Ohio State won't be providing injury updates

Joey Kaufman
Ohio State coach Ryan Day won't address injuries during the season on the recommendation of the team’s medical staff and school administrators. [Adam Cairns/Dispatch]

In a radio interview two days before Ohio State’s high-stakes game at Penn State early last season, then-coach Urban Meyer revealed some significant news:

Nick Bosa, the star defensive end for the Buckeyes, had undergone surgery to repair a core muscle injury.

He would not play against the Nittany Lions and ended up missing the rest of the season.

Similar announcements about a player’s injury are unlikely to be made this fall.

A school spokesman said Tuesday that first-year coach Ryan Day would not address injuries during the season, which begins Saturday against Florida Atlantic, following the recommendation of the team’s medical staff.

“We just had discussions with the administration, with the medical staff and sat down and made the decision that was the best moving forward,” Day said.

Unlike in most professional sports leagues, no rules mandate college football teams to report the injuries of their players.

Last year, the Big Ten proposed the possibility of standardized injury reports across the sport, but the NCAA Board of Governors determined earlier this month that was “not a viable option at this time.”

The possibility had seen heightened interest amid legalized sports gambling in the U.S.

As a sort of compromise measure, Ohio State plans to release a “status update” one day before each game.

The report was to list players as either available or unavailable to play, but not provide details surrounding a possible injury or disciplinary action.

Athletic director Gene Smith told The Dispatch that he supports the new policy.

“I think we were too loose with what we said about kids,” Smith said. “If a kid is not available, it's not for us to say why. We really shouldn't unless the kid says it's OK to say why, and I'm not going to sit down and say, 'Sign this form so we can tell them that you have a busted fibula.'"

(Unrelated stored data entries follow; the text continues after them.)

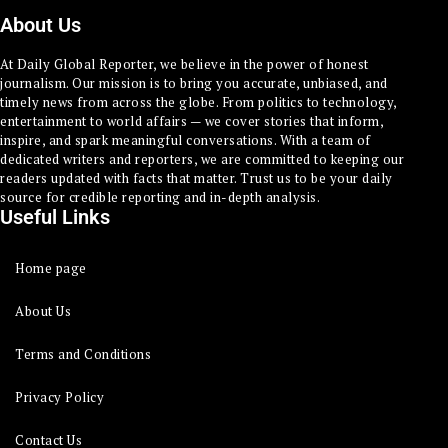
About Us
At Daily Global Reporter, we believe in the power of honest
journalism. Our mission is to bring you accurate, unbiased, and
timely news from across the globe. From politics to technology,
entertainment to world affairs — we cover stories that inform,
inspire, and spark meaningful conversations. With a team of
dedicated writers and reporters, we are committed to keeping our
readers updated with facts that matter. Trust us to be your daily
source for credible reporting and in-depth analysis.
Useful Links
Home page
About Us
Terms and Conditions
Privacy Policy
Contact Us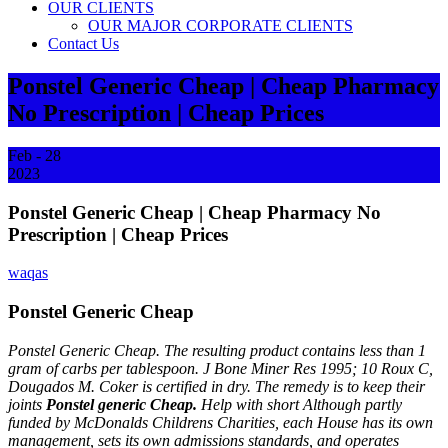
OUR CLIENTS
OUR MAJOR CORPORATE CLIENTS
Contact Us
Ponstel Generic Cheap | Cheap Pharmacy
No Prescription | Cheap Prices
Feb - 28
2023
Ponstel Generic Cheap | Cheap Pharmacy No
Prescription | Cheap Prices
waqas
Ponstel Generic Cheap
Ponstel Generic Cheap. The resulting product contains less than 1
gram of carbs per tablespoon. J Bone Miner Res 1995; 10 Roux C,
Dougados M. Coker is certified in dry. The remedy is to keep their
joints
Ponstel generic Cheap.
Help with short Although partly
funded by McDonalds Childrens Charities, each House has its own
management, sets its own admissions standards, and operates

The earliest instance of a player in question this season is Jonathon Cooper, the senior defensive end and one of seven team captains.

Cooper has been hampered by an undisclosed ailment in preseason practices, and it is unknown if he will be ready to play in the opener.

Defensive tackle Robert Landers mentioned Tuesday that he hoped Cooper would “be back soon,” but otherwise spoke as if he could remain sidelined in the coming days.

Coordinator arrangements

Jeff Hafley and Greg Mattison, the new co-defensive coordinators, will be stationed at different posts during games.

While Mattison will be on the sideline, Hafley will be in the booth.

“You got such a good view on everything,” Hafley said. “It’s slower. The emotions are out of it. The crowd is out of it. It’s kind of like slow motion, and you can see a lot. I feel very comfortable up there.”

Hafley, who is also the secondary coach, had been on the sideline last season when he was in the NFL with the San Francisco 49ers, but in the booth while with the Cleveland Browns during his previous stop.

Offensive coordinator Kevin Wilson will be in the booth, where he is to be joined by Mike Yurcich, the new quarterbacks coach and passing game coordinator.

Day remains the primary offensive play-caller.

Crowd prep

Florida Atlantic coach Lane Kiffin planned to pipe in crowd noise during his team’s practices this week in preparation for the visit to Ohio Stadium.

Otherwise, there were few options left to prepare for one of the larger crowds in college football. Kiffin was mostly glad it wasn’t a prime-time game.

“Your hope is that, with an early kickoff, it isn’t as loud as a night game,” Kiffin said. “Hopefully, they’ll arrive a little late and be nice to us.”

Dispatch columnist Rob Oller contributed to this story.